§ **AIM OF THE EXERCISE**: Recast the data from the line containing "Amazon Associate, we earn from" through the line containing "rigorous analysis of", both included, as a Markdown table with the columns Row and Line, numbering each line in order and omitting blank lines.

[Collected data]
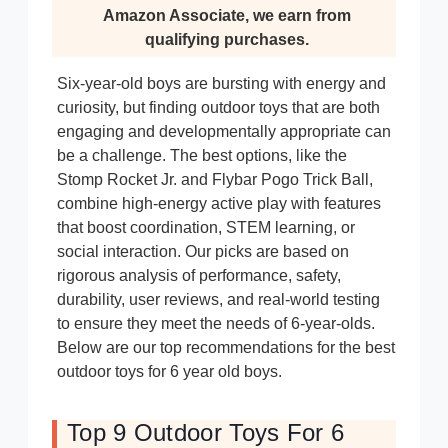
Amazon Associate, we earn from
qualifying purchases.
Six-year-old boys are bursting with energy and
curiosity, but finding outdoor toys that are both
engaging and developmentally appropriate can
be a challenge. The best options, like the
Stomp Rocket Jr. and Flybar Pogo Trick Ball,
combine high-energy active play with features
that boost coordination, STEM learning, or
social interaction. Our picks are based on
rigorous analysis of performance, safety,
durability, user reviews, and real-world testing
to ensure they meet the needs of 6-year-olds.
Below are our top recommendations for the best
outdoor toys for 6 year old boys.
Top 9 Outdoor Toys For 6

...

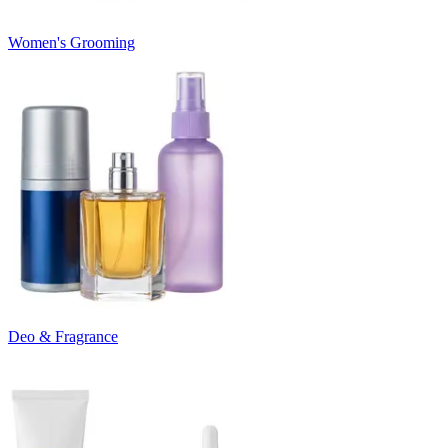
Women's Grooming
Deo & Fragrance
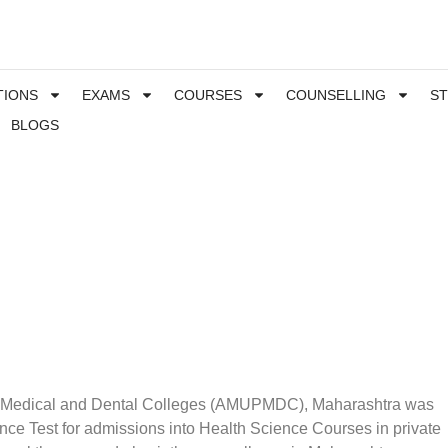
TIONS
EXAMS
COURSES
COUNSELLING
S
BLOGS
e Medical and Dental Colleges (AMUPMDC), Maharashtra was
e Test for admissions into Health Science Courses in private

* * *

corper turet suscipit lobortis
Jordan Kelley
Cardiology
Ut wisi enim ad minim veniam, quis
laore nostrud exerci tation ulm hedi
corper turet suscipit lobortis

§ **ANSWER AREA**:
| Row | Line |
|---|---|
| 1 | Amazon Associate, we earn from |
| 2 | qualifying purchases. |
| 3 | Six-year-old boys are bursting with energy and |
| 4 | curiosity, but finding outdoor toys that are both |
| 5 | engaging and developmentally appropriate can |
| 6 | be a challenge. The best options, like the |
| 7 | Stomp Rocket Jr. and Flybar Pogo Trick Ball, |
| 8 | combine high-energy active play with features |
| 9 | that boost coordination, STEM learning, or |
| 10 | social interaction. Our picks are based on |
| 11 | rigorous analysis of performance, safety, |